-
Notifications
You must be signed in to change notification settings - Fork 6
Description
The classic flopy 3.x way of relating parent/child components is to create the simulation top-down, starting with the simulation, which is passed into models/simulation-scoped packages, which are passed into model-scoped packages. For instance
sim = MFSimulation(sim_name=sim_name, sim_ws=sim_ws, exe_name="mf6")
tdis = ModflowTdis(sim, nper=nper, perioddata=tdis_ds, time_units=time_units)
gwf = ModflowGwf(sim, modelname=sim_name, save_flows=True)
dis = ModflowGwfdis(
gwf,
length_units=length_units,
nlay=nlay,
nrow=nrow,
ncol=ncol,
delr=delr,
delc=delc,
top=top,
botm=botm,
)
...imod-python developers suggest supporting only one way to connect parent/child components, in particular the reverse of the above, which instead requires a bottom-up approach to constructing the simulation, e.g. something like
dis = ...
chd = ...
gwf = Gwf(
dis=dis,
chd=chd,
...
)
sim = Simulation(models=[gwf], ...)Currently we support both (although there may be bugs lurking).
The latter allows packages to be created independently of a model/simulation and the corresponding grid/time discretizations (cf #226). This is a frequently-enough requested feature to be considered a requirement IMO. But it does mean packages can't presume to know their own dimensions at initialization time, so any shape-checking/expansion needs to be deferred until dimensions are known.
Dropping support for the former would be a pretty big departure from 3.x, though, and would make it harder for people to migrate. Personally I think a reasonable compromise might be to encourage the latter, e.g. by showing it that way more or less exclusively in 4.x docs, but continue supporting the former not only for backwards compatibility but for flexibility. It does seem convenient in certain situations, when creating a package, to say, as it were, "you are part of this model, inherit its dimensions and make sure any arrays I pass into you are shaped appropriately."

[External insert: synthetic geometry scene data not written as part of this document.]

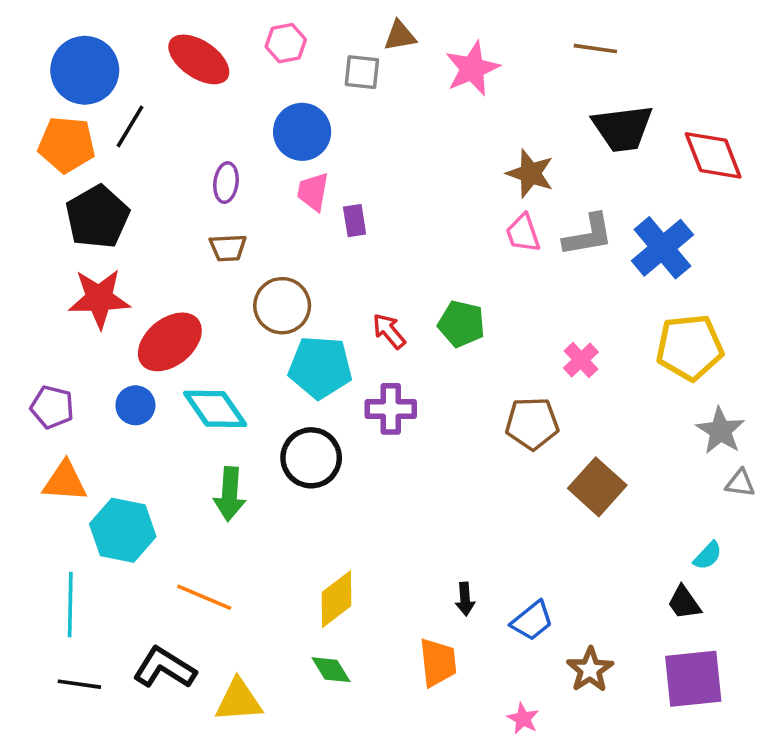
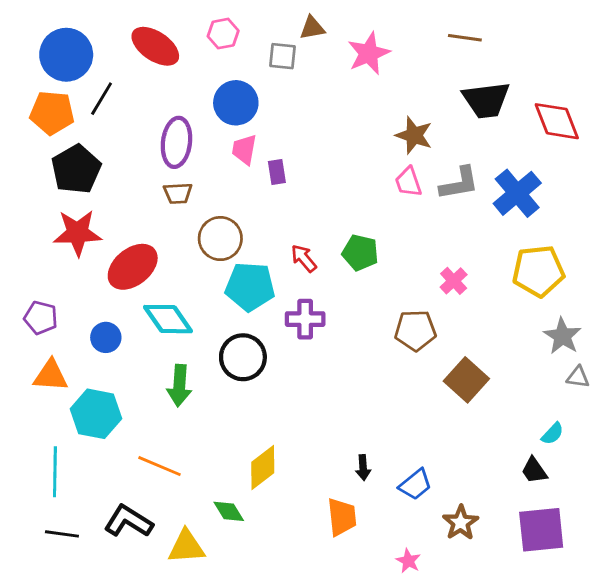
purple ellipse: (226, 183) -> (176, 142), size x1.6
blue circle: (135, 405) -> (106, 337), moved
green diamond: (331, 670) -> (229, 511), moved

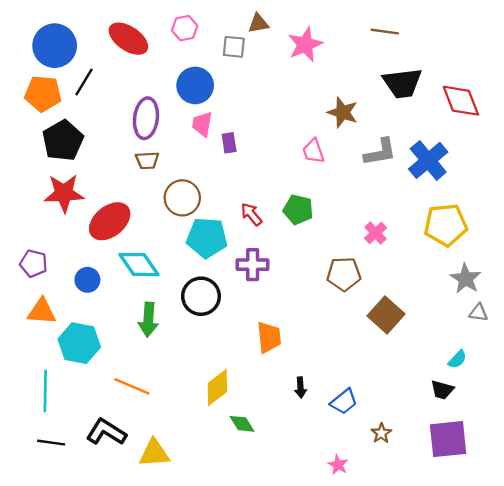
pink trapezoid: (408, 182) -> (313, 151), moved
black trapezoid: (534, 470) -> (442, 390), turned -40
green diamond: (229, 511) -> (242, 424), moved
orange trapezoid: (342, 517) -> (269, 337), moved
brown star: (461, 523) -> (381, 433), size x0.7

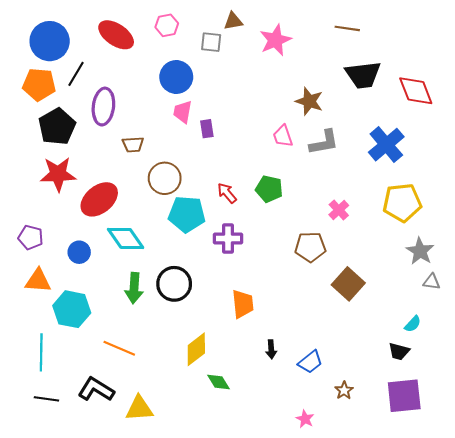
purple ellipse: (146, 118) -> (103, 107), moved
gray L-shape: (380, 152) -> (324, 142), moved
black circle: (201, 296) -> (174, 284), moved

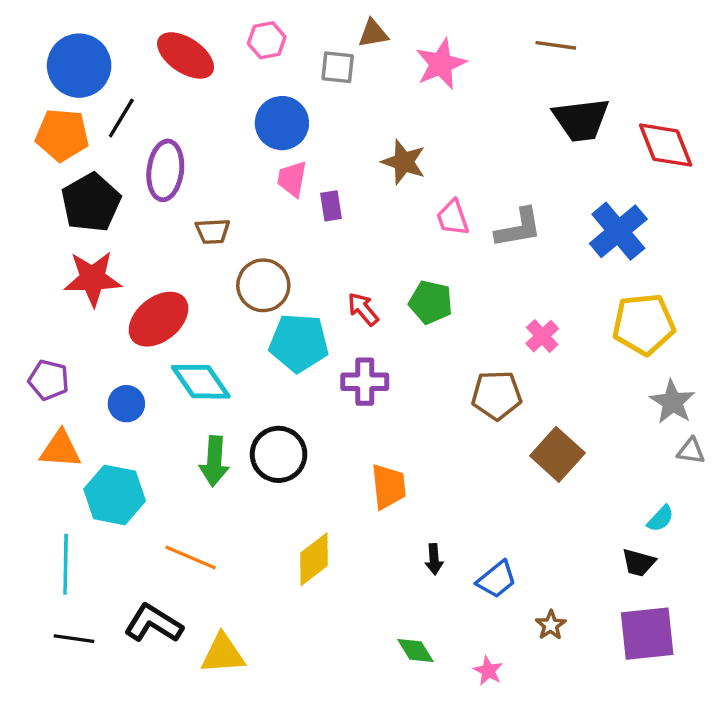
brown star: (309, 101) -> (404, 162), moved
green diamond: (218, 382) -> (415, 650), moved

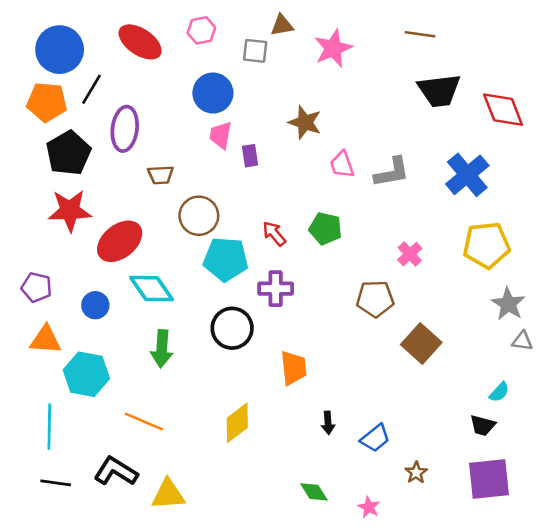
black circle: (279, 454) -> (232, 328), moved

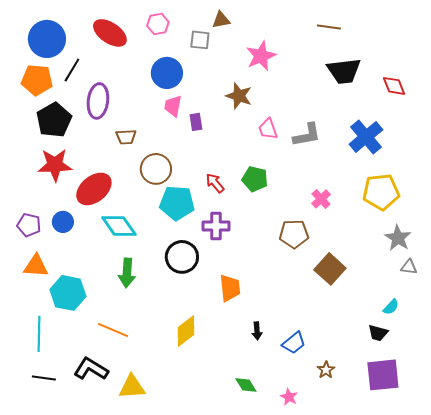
pink star: (333, 48) -> (261, 56), moved
red diamond: (503, 110) -> (394, 86), size x0.7
blue circle: (95, 305) -> (63, 222), moved

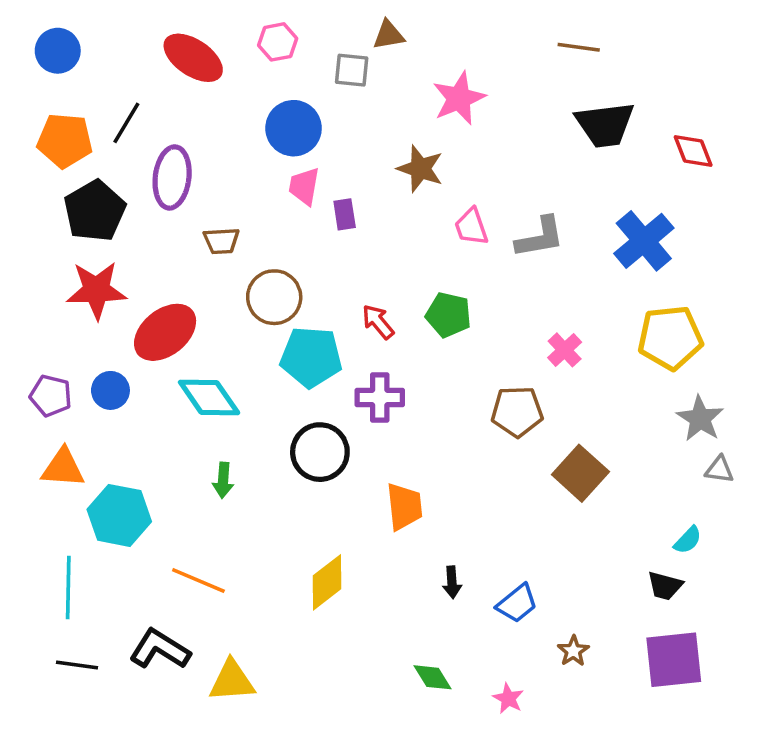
blue circle: (47, 39) -> (58, 51), moved, size x0.7
green arrow: (127, 273) -> (223, 480), size x0.7

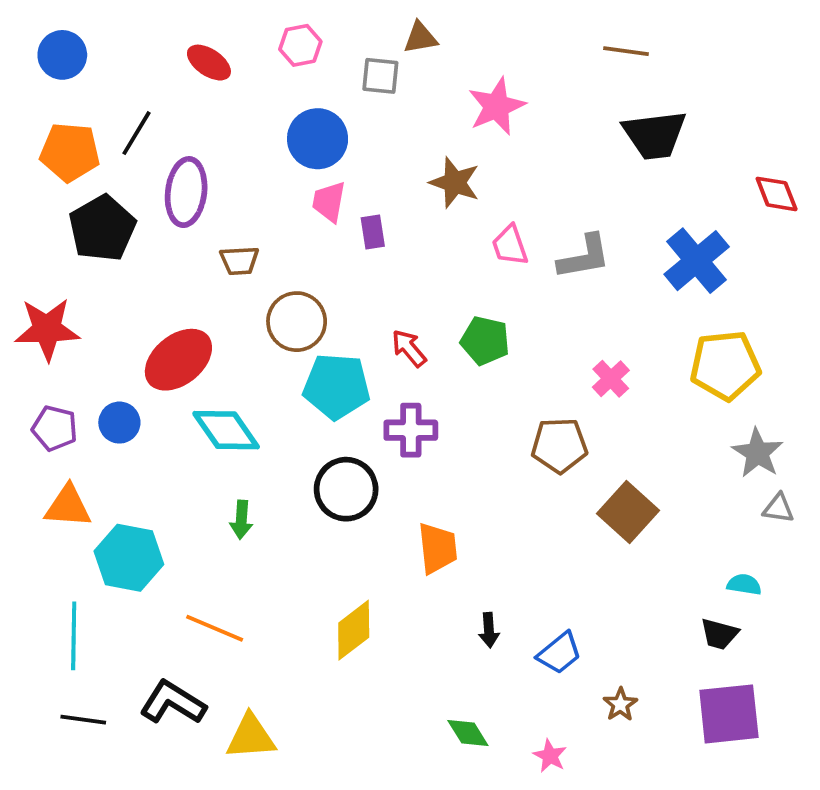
red ellipse: (193, 58) -> (209, 63), size x0.7
red diamond: (693, 151) -> (777, 194), moved
red star: (96, 290) -> (47, 329), moved
cyan semicircle: (688, 540) -> (744, 584), turned -124

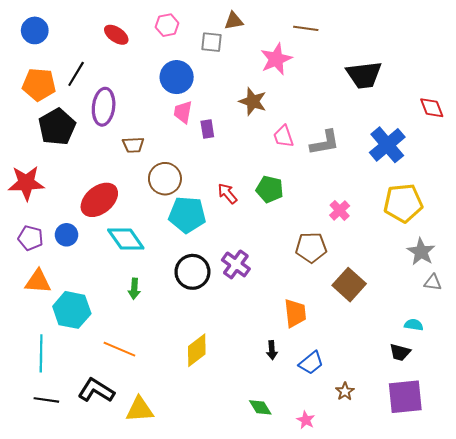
brown line: (626, 51) -> (306, 28), moved
purple cross: (411, 430) -> (236, 264), moved, turned 36
orange trapezoid: (438, 548) -> (295, 313), moved

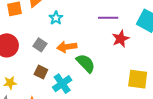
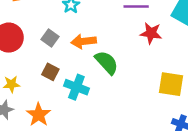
red star: (121, 39) -> (151, 33), turned 30
cyan cross: (62, 84) -> (76, 87), turned -36

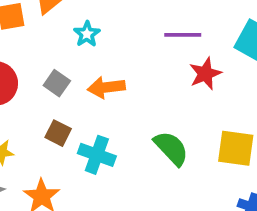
red star: (151, 33) -> (205, 74), turned -30
green semicircle: (107, 63) -> (171, 148), moved

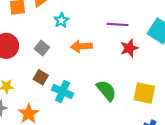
orange arrow: (106, 87) -> (81, 46), moved

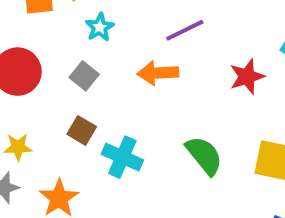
cyan star: (61, 20) -> (100, 27), moved
purple line: (117, 24) -> (185, 30), moved, turned -30

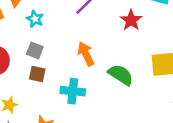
orange arrow: (158, 73) -> (86, 54), moved, turned 85
brown square: (82, 130) -> (37, 74), moved

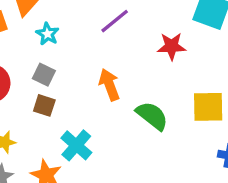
red star: (131, 20) -> (172, 46), turned 30
cyan cross: (73, 91) -> (76, 145), moved, turned 30

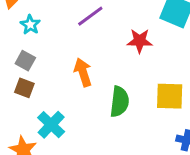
green semicircle: (152, 116) -> (120, 102), turned 56

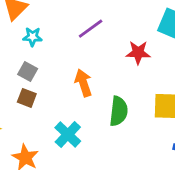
cyan star: (30, 25) -> (32, 37), turned -30
cyan cross: (51, 125) -> (68, 134), moved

Of course we probably (definitely?) also want to support e.g. gwf.dis = Dis(...). I'm less sure about e.g. dis.parent = gwf but it also seems convenient. Care will be required to correctly manage both sides of the relation (i.e. update dis.parent in the first case and gwf.dis in the second). Maybe this deserves a separate issue as it concerns post-init modification.